Bildung und Gedenken weiter fördern
Die neue Vorsitzende des Ausschusses, Arezoo Hersel-Rohila, Diplomatin im israelischen Außenministerium und Leiterin der Abteilung für die Bekämpfung von Antisemitismus und die Erinnerung an den Holocaust, betonte die herausragende Bedeutung der Arolsen Archives gerade in der aktuellen Zeit und skizzierte die Schwerpunkte der israelischen Amtszeit:
„Während des israelischen Vorsitzes wollen wir die unverzichtbare Arbeit der Arolsen Archives weiter stärken ‒ in enger Zusammenarbeit mit Yad Vashem und gestützt auf deren Expertise in den Bereichen Holocaust-Gedenken, Forschung, Bildung und Dokumentation.

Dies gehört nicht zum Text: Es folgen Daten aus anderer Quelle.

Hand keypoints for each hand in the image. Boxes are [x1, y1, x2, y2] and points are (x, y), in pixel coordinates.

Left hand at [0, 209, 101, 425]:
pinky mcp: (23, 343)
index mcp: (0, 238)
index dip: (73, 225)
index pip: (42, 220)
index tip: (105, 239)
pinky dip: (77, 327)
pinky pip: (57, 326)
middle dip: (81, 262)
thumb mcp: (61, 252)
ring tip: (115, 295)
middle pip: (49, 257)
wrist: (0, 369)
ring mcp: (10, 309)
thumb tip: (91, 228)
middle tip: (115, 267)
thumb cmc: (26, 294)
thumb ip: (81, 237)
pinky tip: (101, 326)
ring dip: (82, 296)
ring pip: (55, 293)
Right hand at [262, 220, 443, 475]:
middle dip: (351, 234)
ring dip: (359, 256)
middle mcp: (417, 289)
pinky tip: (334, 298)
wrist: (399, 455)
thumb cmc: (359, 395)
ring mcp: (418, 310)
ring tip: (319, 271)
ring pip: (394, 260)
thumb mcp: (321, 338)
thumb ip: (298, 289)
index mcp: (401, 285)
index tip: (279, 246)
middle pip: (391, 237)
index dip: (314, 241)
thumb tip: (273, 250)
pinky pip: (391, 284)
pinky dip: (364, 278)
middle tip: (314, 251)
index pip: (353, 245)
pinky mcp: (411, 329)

Gemeinsam wollen wir den Zugang zu den historischen Quellen erweitern sowie die Geschichten der Opfer der NS-Verfolgung bewahren und zugänglich machen. Unsere Aufmerksamkeit gilt dabei vor allem den jüdischen Gemeinschaften, insbesondere denen, die in der bisherigen Darstellung nach wie vor unterrepräsentiert sind. Gleichzeitig wollen wir Bildung und Gedenken fördern.

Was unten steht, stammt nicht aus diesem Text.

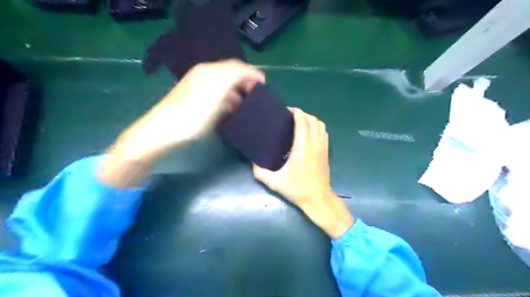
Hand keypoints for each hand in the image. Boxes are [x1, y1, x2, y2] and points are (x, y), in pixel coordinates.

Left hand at [116, 59, 263, 159]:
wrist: (161, 132)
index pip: (238, 67)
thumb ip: (234, 78)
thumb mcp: (215, 94)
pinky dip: (229, 99)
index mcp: (210, 72)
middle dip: (247, 83)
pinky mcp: (196, 99)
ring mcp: (199, 87)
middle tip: (258, 98)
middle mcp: (205, 75)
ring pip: (226, 85)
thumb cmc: (191, 115)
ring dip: (239, 92)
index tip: (266, 88)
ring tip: (248, 106)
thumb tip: (250, 75)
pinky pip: (218, 94)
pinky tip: (232, 110)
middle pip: (232, 74)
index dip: (254, 75)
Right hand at [251, 108, 350, 236]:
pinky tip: (309, 132)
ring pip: (320, 124)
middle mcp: (314, 144)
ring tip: (299, 122)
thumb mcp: (275, 182)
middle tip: (290, 117)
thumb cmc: (297, 189)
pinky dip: (317, 127)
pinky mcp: (326, 151)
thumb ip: (260, 172)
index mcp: (302, 148)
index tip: (287, 111)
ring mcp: (323, 147)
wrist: (318, 198)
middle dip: (302, 114)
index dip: (297, 112)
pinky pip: (324, 132)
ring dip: (310, 119)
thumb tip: (252, 162)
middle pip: (312, 120)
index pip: (303, 122)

In einer Zeit zunehmenden Antisemitismus, der Verfälschung des Holocaust und des Hasses ist die Arbeit der Arolsen Archives wichtiger denn je. Sie erinnert uns daran, dass es beim Gedenken nicht nur darum geht, die Vergangenheit zu verstehen, sondern auch darum, die Gegenwart zu gestalten und die Zukunft zu schützen.“
Was ist der Internationale Ausschuss?
Der Internationale Ausschuss (IA) überwacht die Arbeit der Arolsen Archives im Sinne der ehemals Verfolgten. Das Gremium setzt sich aus Vertreterinnen und Vertretern der Regierungen der elf Mitgliedstaaten zusammen. Dazu zählen das Königreich Belgien, die Französische Republik, die Bundesrepublik Deutschland, die Hellenische Republik, der Staat Israel, die Italienische Republik, das Großherzogtum Luxemburg, das Königreich der Niederlande, die Republik Polen, das Vereinigte Königreich Großbritannien und Nordirland sowie die Vereinigten Staaten von Amerika. Der IA tritt regulär zweimal im Jahr zusammen. Der Vorsitz wechselt jährlich.